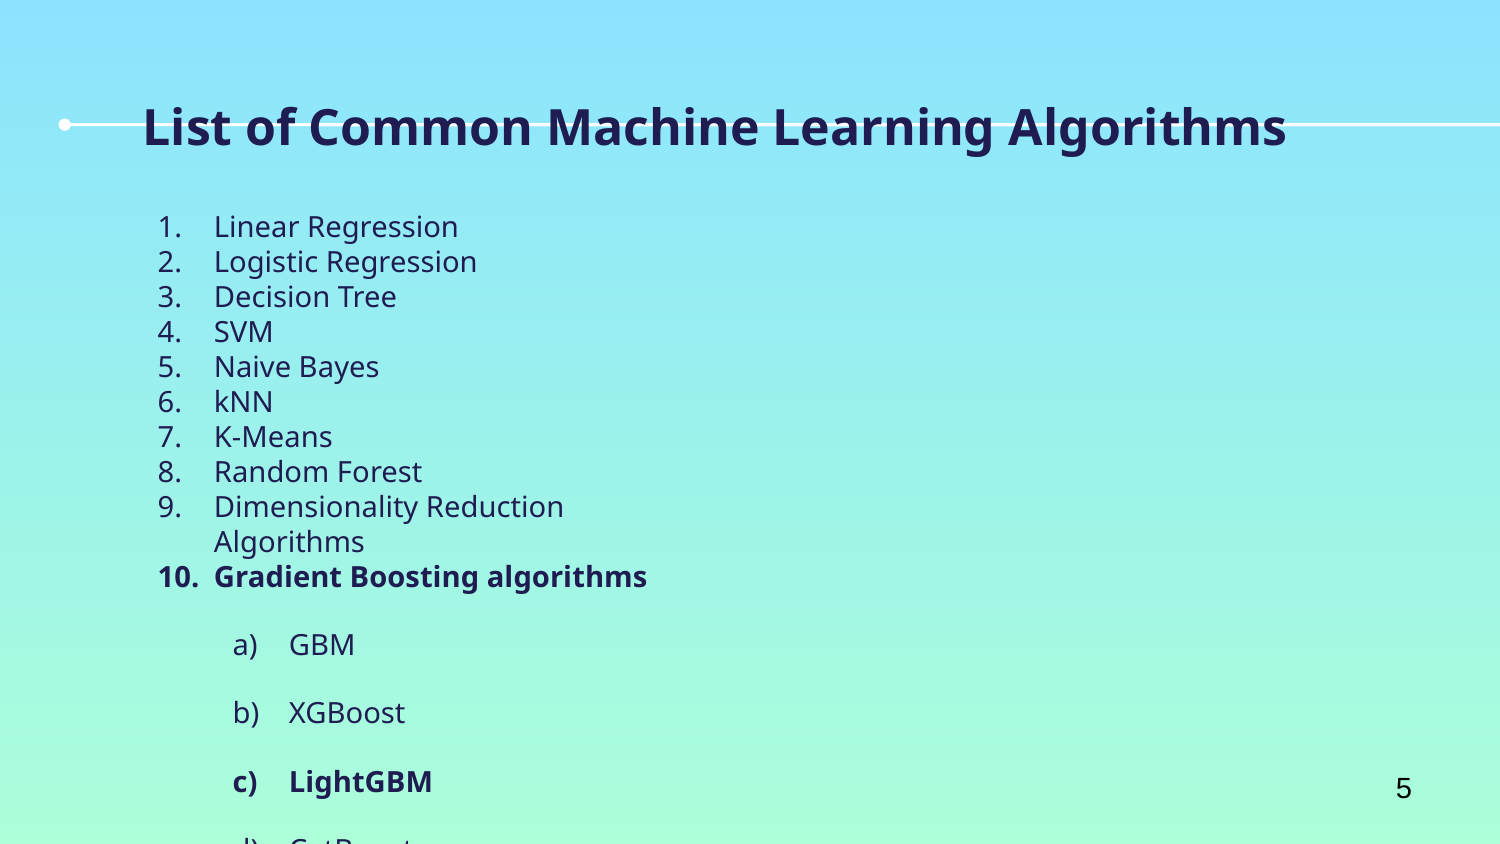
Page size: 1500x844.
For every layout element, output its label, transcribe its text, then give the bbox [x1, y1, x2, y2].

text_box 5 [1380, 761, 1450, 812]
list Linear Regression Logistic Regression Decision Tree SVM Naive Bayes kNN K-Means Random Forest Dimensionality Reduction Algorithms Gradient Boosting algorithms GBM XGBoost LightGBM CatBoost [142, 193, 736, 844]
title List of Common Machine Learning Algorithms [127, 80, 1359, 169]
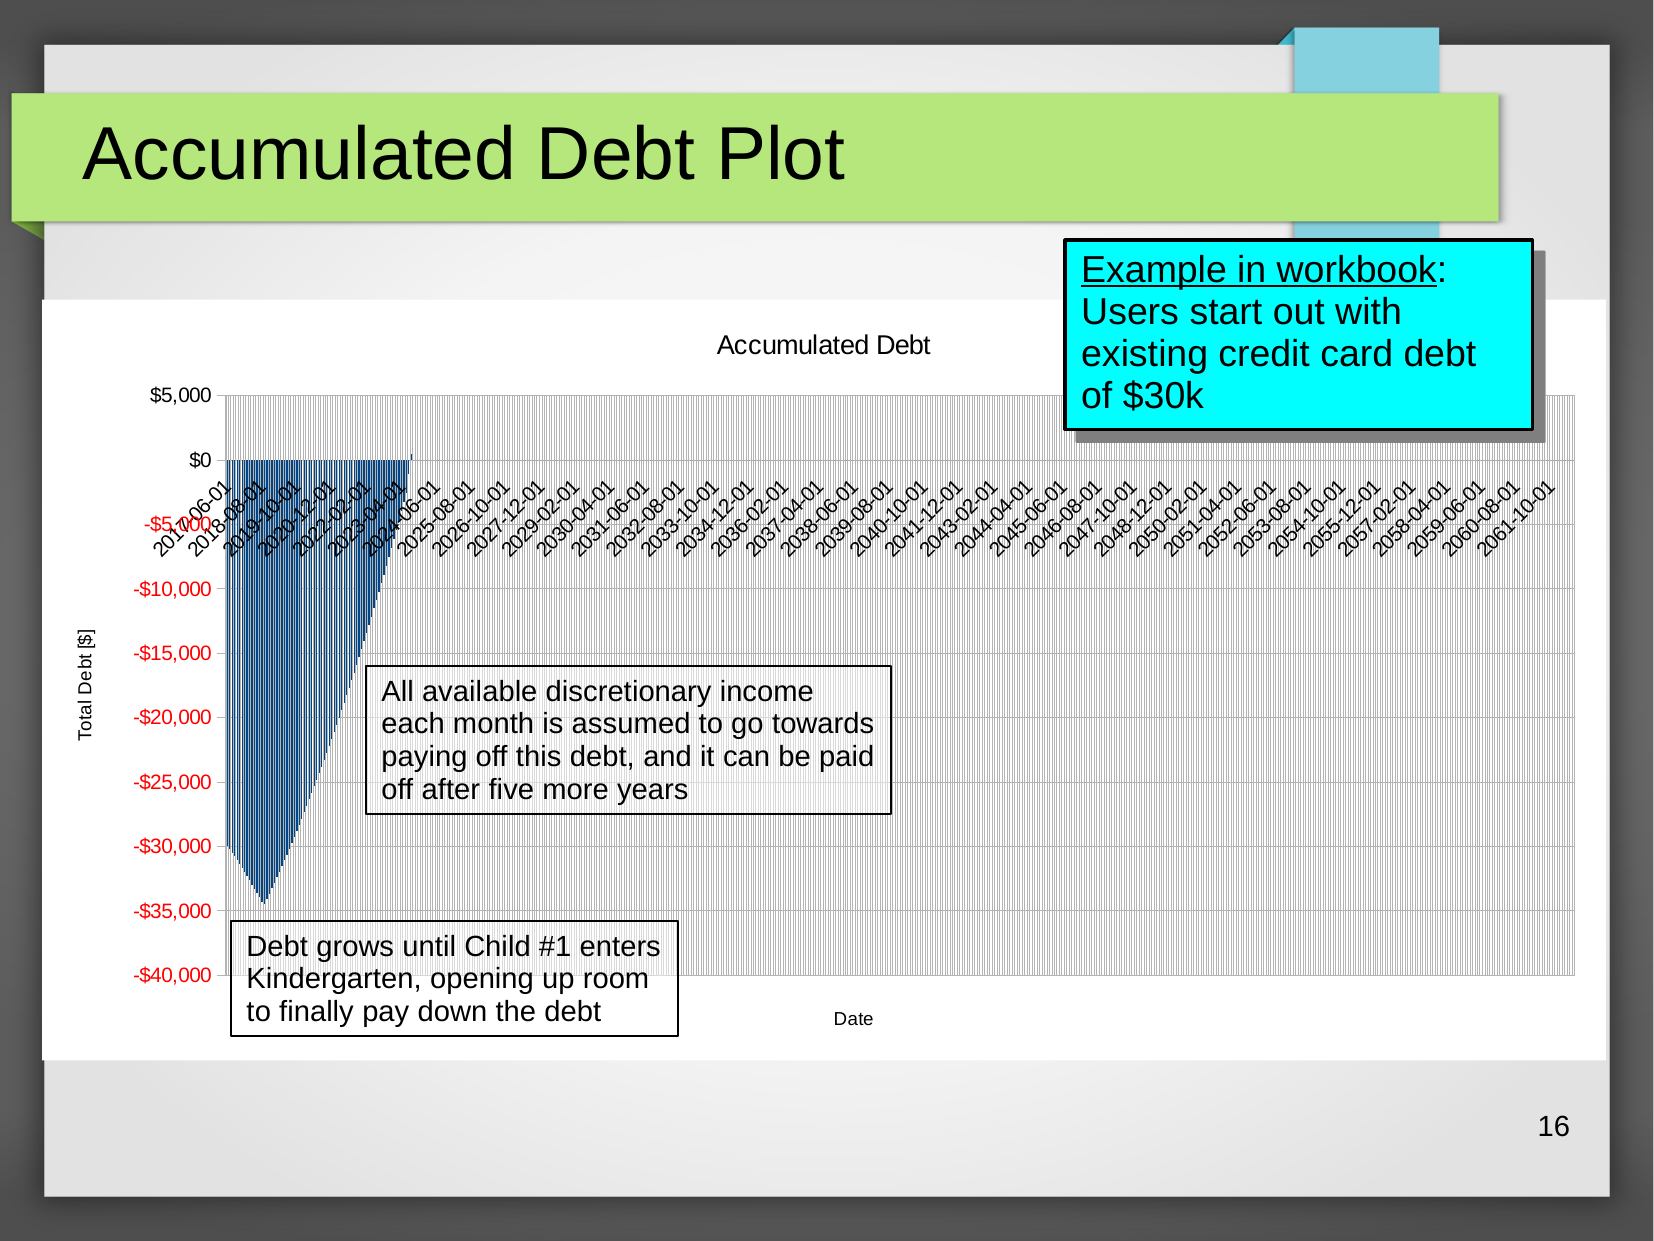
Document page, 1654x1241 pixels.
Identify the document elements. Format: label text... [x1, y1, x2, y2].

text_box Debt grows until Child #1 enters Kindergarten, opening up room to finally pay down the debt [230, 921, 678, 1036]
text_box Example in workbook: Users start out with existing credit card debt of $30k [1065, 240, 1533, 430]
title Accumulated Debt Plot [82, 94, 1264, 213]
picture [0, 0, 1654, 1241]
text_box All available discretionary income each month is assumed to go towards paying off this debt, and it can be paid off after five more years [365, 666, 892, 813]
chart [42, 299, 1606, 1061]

-=-=-=-=-

Work required = Please write out all of the material above word for word, leaving out the pictures.

Answer =
Page size: 1500x844.
For every layout element, output its label, transcribe its text, then give the bbox [x1, y1, x2, y2].

text_box 5 [1380, 761, 1450, 812]
list Linear Regression Logistic Regression Decision Tree SVM Naive Bayes kNN K-Means Random Forest Dimensionality Reduction Algorithms Gradient Boosting algorithms GBM XGBoost LightGBM CatBoost [142, 193, 736, 844]
title List of Common Machine Learning Algorithms [127, 80, 1359, 169]
Document page, 1654x1241 pixels.
Identify the document elements. Format: label text... [x1, y1, x2, y2].

text_box Debt grows until Child #1 enters Kindergarten, opening up room to finally pay down the debt [230, 921, 678, 1036]
text_box Example in workbook: Users start out with existing credit card debt of $30k [1065, 240, 1533, 430]
title Accumulated Debt Plot [82, 94, 1264, 213]
picture [0, 0, 1654, 1241]
text_box All available discretionary income each month is assumed to go towards paying off this debt, and it can be paid off after five more years [365, 666, 892, 813]
chart [42, 299, 1606, 1061]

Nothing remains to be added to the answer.